> LISTE DES CONSIGNES:
**a)** Veuillez réécrire tout ce qui va de « Son potentiel de guerre » jusqu'à « à la pétanque. » dans l'extrait sur la visite du pape au Liban, en remplaçant « pétanque » par « belote ».
**b)** D'après l'extrait sur la visite du pape au Liban, pourquoi le pape tient-il à faire installer une piscine malgré son coût ? Répondez en une à trois phrases.

> EXTRAIT DU DOCUMENT:

“Un point imperceptible sur les mappemondes et
sur les cartes, mais dans l’ordre spirituel un symbole de haute valeur.
Son potentiel de guerre est nul, son potentiel de paix incalculable!” Voilà
ce qu’est le Vatican. La visite que le Souverain Pontife effectue au Liban
les 10 et 11 mai 1997 est considérée par l’ensemble du pays
comme un événement historique. L’enthousiasme des lecteurs
de “La Revue du Liban” laisse présager ce que sera l’accueil populaire
réservé au 264ème successeur de Saint Pierre.
“LE PAPE COMBIEN DE DIVISIONS?”
Le Pape SS Jean-Paul II jouant à la pétanque.
On raconte à propos de sport, que lorsque le Pape a demandé
à faire installer une piscine dans les jardins du Vatican, Raymond
Barre qui lui rendait visite lui a demandé: - «Mais cela va
coûter très cher…» Et le Pape de lui répondre:
- «Je ne peux pas me passer de sport, cela coutera toujours moins
cher qu’un troisième conclave...»

> DONNÉES DISPONIBLES:
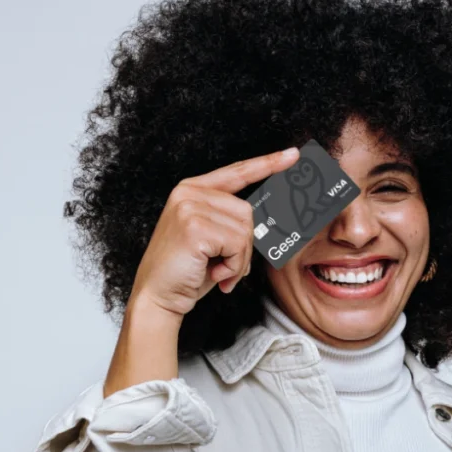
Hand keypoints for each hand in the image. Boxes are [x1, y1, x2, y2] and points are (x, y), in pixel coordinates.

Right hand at [102, 146, 299, 397]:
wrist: (158, 297)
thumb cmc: (187, 271)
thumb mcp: (211, 238)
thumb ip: (231, 221)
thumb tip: (269, 218)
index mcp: (192, 190)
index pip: (237, 172)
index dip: (267, 164)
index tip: (293, 154)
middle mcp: (189, 193)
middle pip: (248, 211)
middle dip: (244, 246)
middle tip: (224, 266)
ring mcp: (190, 207)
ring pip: (245, 230)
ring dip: (238, 259)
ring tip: (217, 270)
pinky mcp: (195, 227)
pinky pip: (237, 244)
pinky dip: (232, 266)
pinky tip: (213, 273)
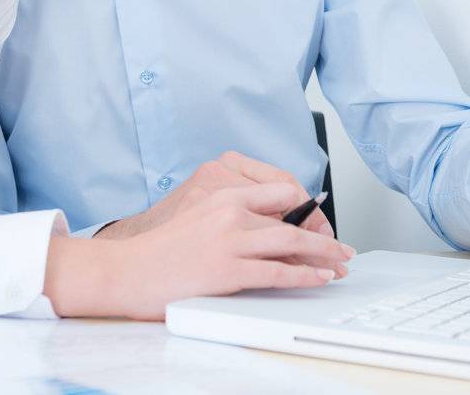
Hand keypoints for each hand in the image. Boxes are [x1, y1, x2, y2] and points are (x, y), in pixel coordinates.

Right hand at [44, 182, 354, 319]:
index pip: (279, 190)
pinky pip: (278, 271)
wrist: (127, 270)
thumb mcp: (197, 214)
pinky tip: (319, 278)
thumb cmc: (160, 248)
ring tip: (340, 263)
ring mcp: (229, 240)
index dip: (306, 207)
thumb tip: (265, 224)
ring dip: (323, 256)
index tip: (319, 222)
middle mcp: (229, 211)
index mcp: (221, 192)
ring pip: (291, 243)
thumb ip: (230, 213)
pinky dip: (305, 276)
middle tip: (342, 247)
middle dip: (322, 236)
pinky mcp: (228, 270)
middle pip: (291, 220)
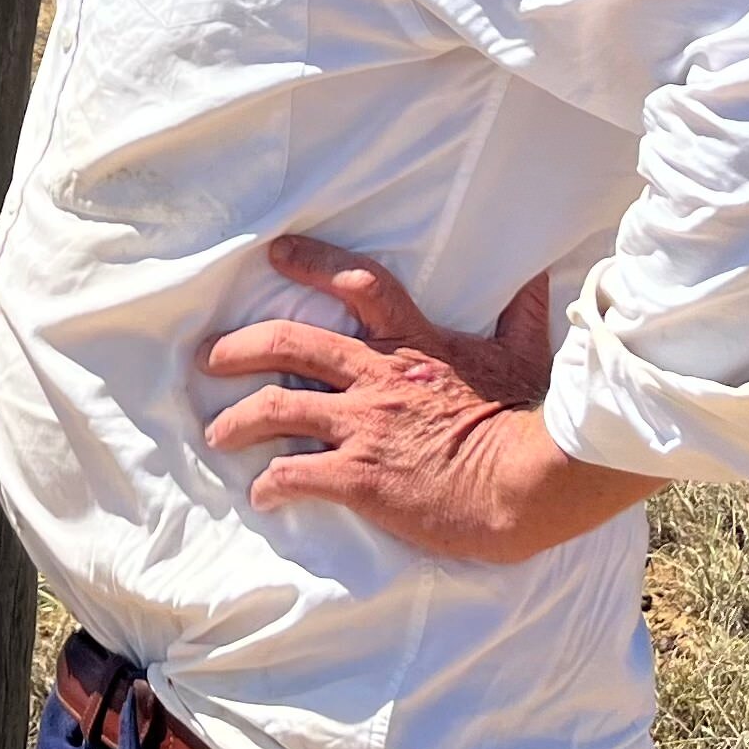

> CORRIGÉ DES EXERCICES:
**a)**
Son potentiel de guerre est nul, son potentiel de paix incalculable!” Voilà
ce qu’est le Vatican. La visite que le Souverain Pontife effectue au Liban
les 10 et 11 mai 1997 est considérée par l’ensemble du pays
comme un événement historique. L’enthousiasme des lecteurs
de “La Revue du Liban” laisse présager ce que sera l’accueil populaire
réservé au 264ème successeur de Saint Pierre.
“LE PAPE COMBIEN DE DIVISIONS?”
Le Pape SS Jean-Paul II jouant à la belote.

**b)** Le pape répond qu'il ne peut pas se passer de sport. Selon lui, une piscine coûtera toujours moins cher qu'un troisième conclave.